Unfortunately, a double-standard for religious protections is par for the course. Indigenous ceremonies were outlawed by the federal government until 1978, even as Supreme Court rulings—most recently in 2005— still cite 15th-century papal decrees granting Christian dominion over the Americas through "discovery." Religious freedom may be foundational to our country, but for this land’s first peoples, it remains out of reach.
It is not just the Apache who will suffer from the swap; the USDA Forest Service’s Environmental Impact Statement predicts unfathomable ecological destruction. In exchange for 40 years of a working mine, the region will suffer water depletion and contamination, shoulder over a billion tons of toxic waste, and create a crater 1.8 miles wide and over 800 feet deep. Rio Tinto, the parent company of Resolution Copper, has a global track record of ecological damage and mishandling important cultural sites. As women of faith, we recognize the land itself as our shared and most precious site of worship. It is a grave violation to destroy a sacred site—let alone to endanger the health of the water, soil, air, and all beings who depend on them.
But this doesn’t have to be the end. Just one month after refusing to take on Apache Stronghold, the Supreme Court ruled in favor of religious freedom in Mahmoud v. Taylor, where parents requested the freedom to opt their children out of school reading material that they found objectionable. The court determined that making the books required reading puts an “unconstitutional burden” on parents’ free exercise of religion. If elementary storybooks are worth the court’s attention to matters of faith, then surely the birthplace of Apache religion is, too. The Court must revisit its decision—or direct the lower courts to do so, with Mahmoud as the new standard. We pray for a miracle at Oak Flat—but all we may need is some plain common sense.

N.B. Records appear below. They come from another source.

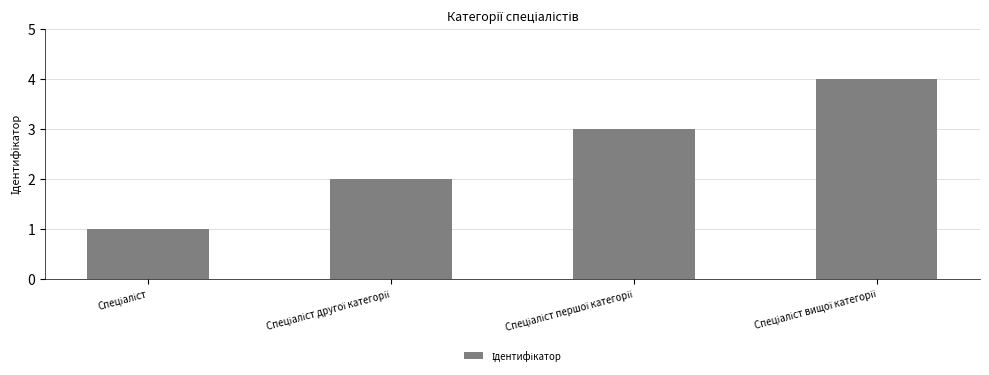

What is the sum of all values?

10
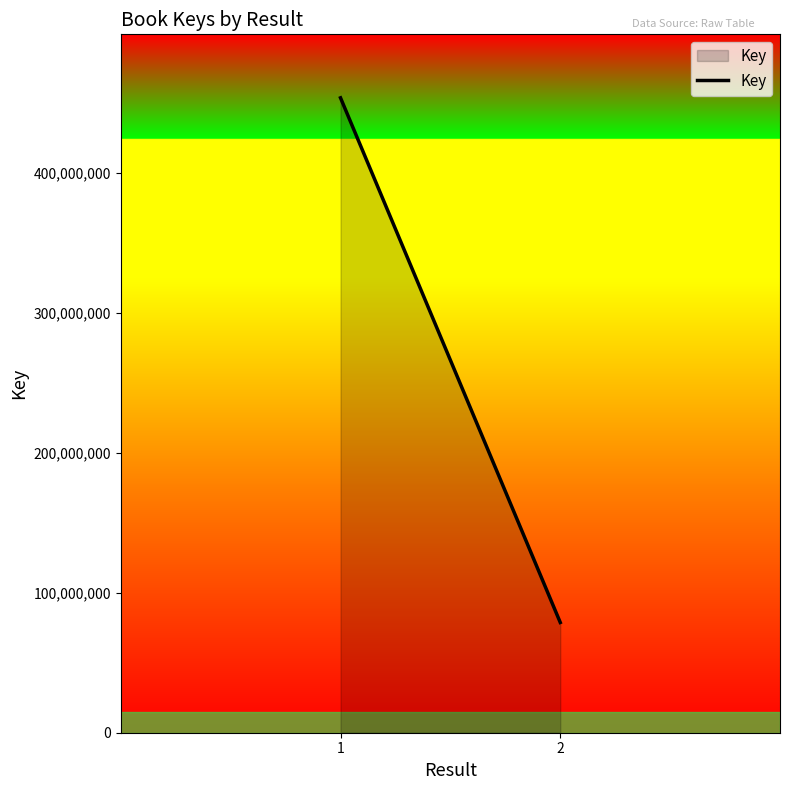

Reading left to right, what are all the values shown in this chart?

1=453705173	2=78779545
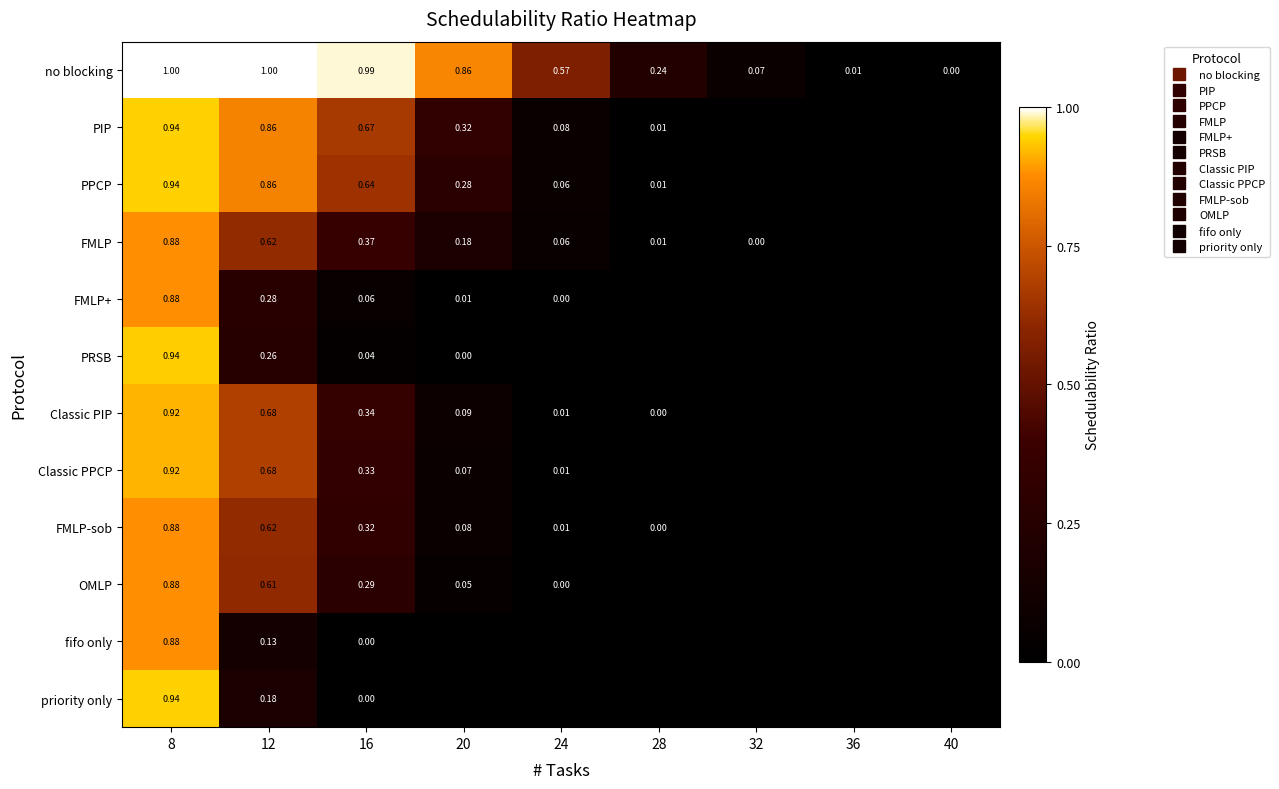

Which label corresponds to the smallest value in the chart?

32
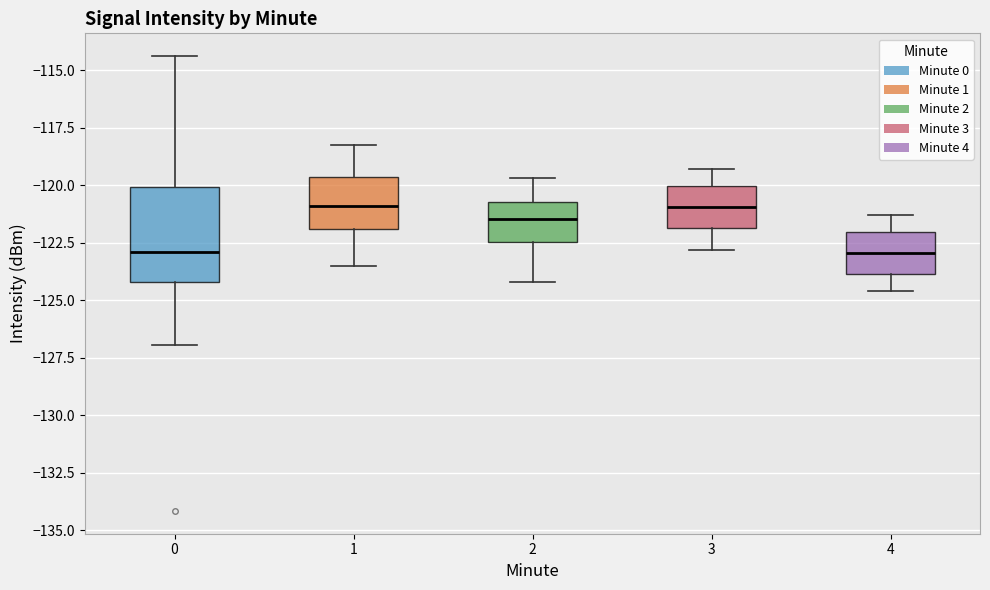

Reading left to right, transcribe this box plot: for each box, give where its median line is, the range the box spans, and where its two whiskers end, as read against the y-axis. The values are not printed on the chart, so give them approximately, as read against the axis.

0: median -123.0, box -124.0 to -120.0, whiskers -127.0 to -114.5
1: median -121.0, box -122.0 to -119.5, whiskers -123.5 to -118.5
2: median -121.5, box -122.5 to -120.5, whiskers -124.0 to -119.5
3: median -121.0, box -122.0 to -120.0, whiskers -123.0 to -119.5
4: median -123.0, box -124.0 to -122.0, whiskers -124.5 to -121.5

In late July, our delegation of nuns from seven Catholic orders joined Apache Stronghold at Oak Flat in solidarity and prayer. As members of the Catholic Church, we stood with our Apache relatives in prayer and in humble acknowledgment of the harm done by the Church to Indigenous people through the violent suppression of their religion, language, and culture and the theft of their land.
As elders sat under the Emory Oaks and children ran and played in the rocks, we joined the Apache as “one drum, one circle, one prayer”—all for Mother Earth, for humanity’s soul, future generations, and the sacred site of Oak Flat.
Welcomed by the Apache into dance, song, and prayer, people of faith—Apache, Buddhist, Catholic, Protestant, Jewish, Muslim—were awakened with a glimpse of what the future could be: People coming together from across lineages, with gratitude and respect for all of creation, and in solidarity with the rights and lifeways of all peoples.
We urge the courts to see and protect this future.
Susan,
So beautifully written about a great travesty. Thank you for crafting these words to inspire us to action!